Let's start at the very beginning...

On April 6th I was relaxing in bed, tossing and turning, all the while fighting with the cami night top I was wearing. You know what I'm talking about, you roll over and all the goods fall out and it's quite uncomfortable...so I was adjusting to get myself all tucked back in when I felt a lump against my rib under my left arm, boob-ish area. After digging and pulling at it for a while I called Kim on her phone, who was in bed across the hall, she wasn't sleeping yet either :) I yelled for her a couple times but she must not have heard me. I was afraid that if I got up to show it to her, I wouldn't be able to find it again. She came in, felt it and agreed that I should probably have it looked at- mainly because it didn't hurt at all, which I had heard was not good. Being past due on my annual exam, I thought it wouldn't hurt for me to go see the doc.
When I called the doctor's office the next day, I wasn't able to get an appt until 4-20, which was 2 weeks away. That day came and went and I needed to reschedule my appt for that Friday.
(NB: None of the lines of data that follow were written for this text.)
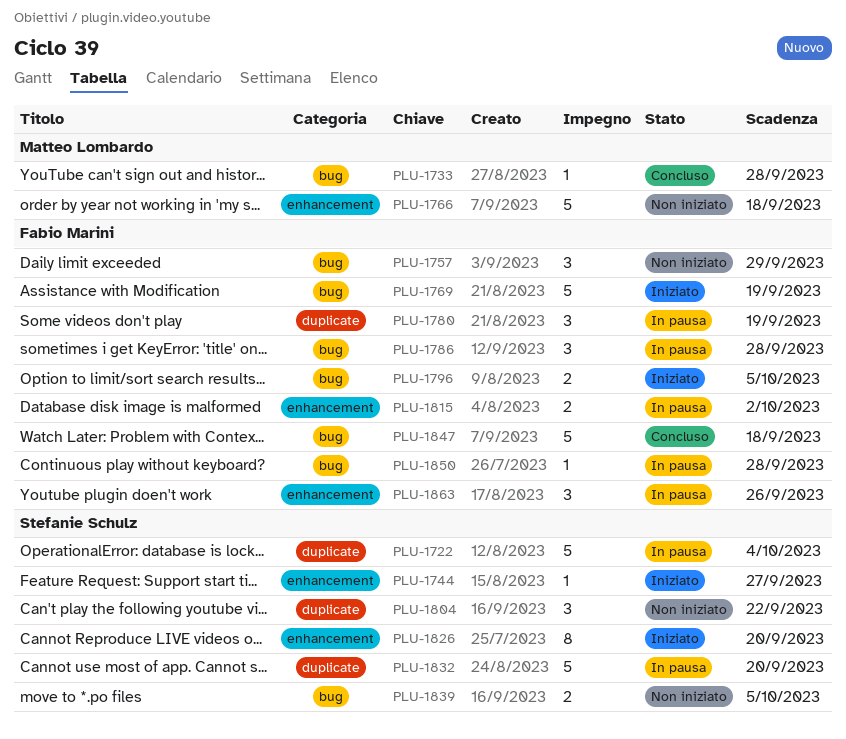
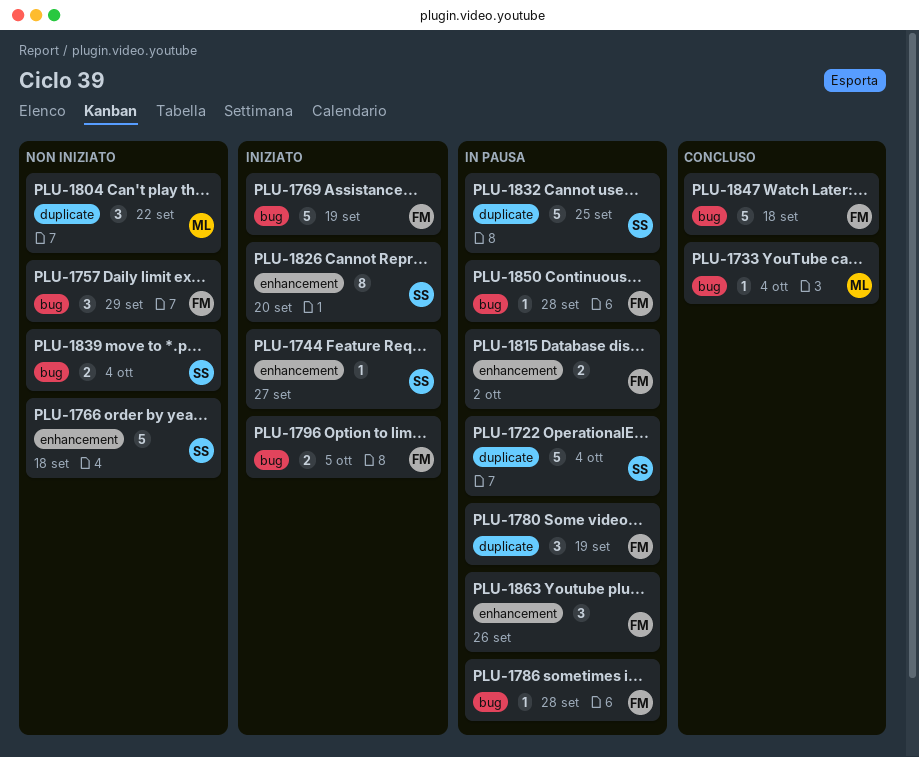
PLU-1733, due: Sep 28 -> Oct 4
PLU-1766, owner: Matteo Lombardo -> Stefanie Schulz
PLU-1786, estimate: 3 -> 1
PLU-1804, owner: Stefanie Schulz -> Matteo Lombardo
PLU-1832, due: Sep 20 -> Sep 25
PLU-1839, due: Oct 5 -> Oct 4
I hadn't told the nurse when I made the appointment that I had felt the lump, I really didn't think it was a big deal. During the exam with Dr. J I mentioned to him that I had felt this lump about two weeks prior and it hadn't changed at all, and it didn't hurt. He thought it was a good idea for me to have a mammogram, but then changed his mind that an ultrasound would give a better idea of what it was, being dense breast tissue doesn't mammogram well. I kept waiting for the punch in the shoulder "It will be ok kid, nothing to worry about". So I was scheduled to come in to the hospital for an ultrasound on Monday. I left, still thining nothing of it and ran to get a few groceries when Dr J's office was calling- the radiologist decided they wanted to do a mammogram anyway, so I explained what Dr. J had mentioned that a mammogram wouldn't show much and that the ultrasound would be better- so they were gonna do what they wanted to do anyway. Sure, I'll have both I suppose!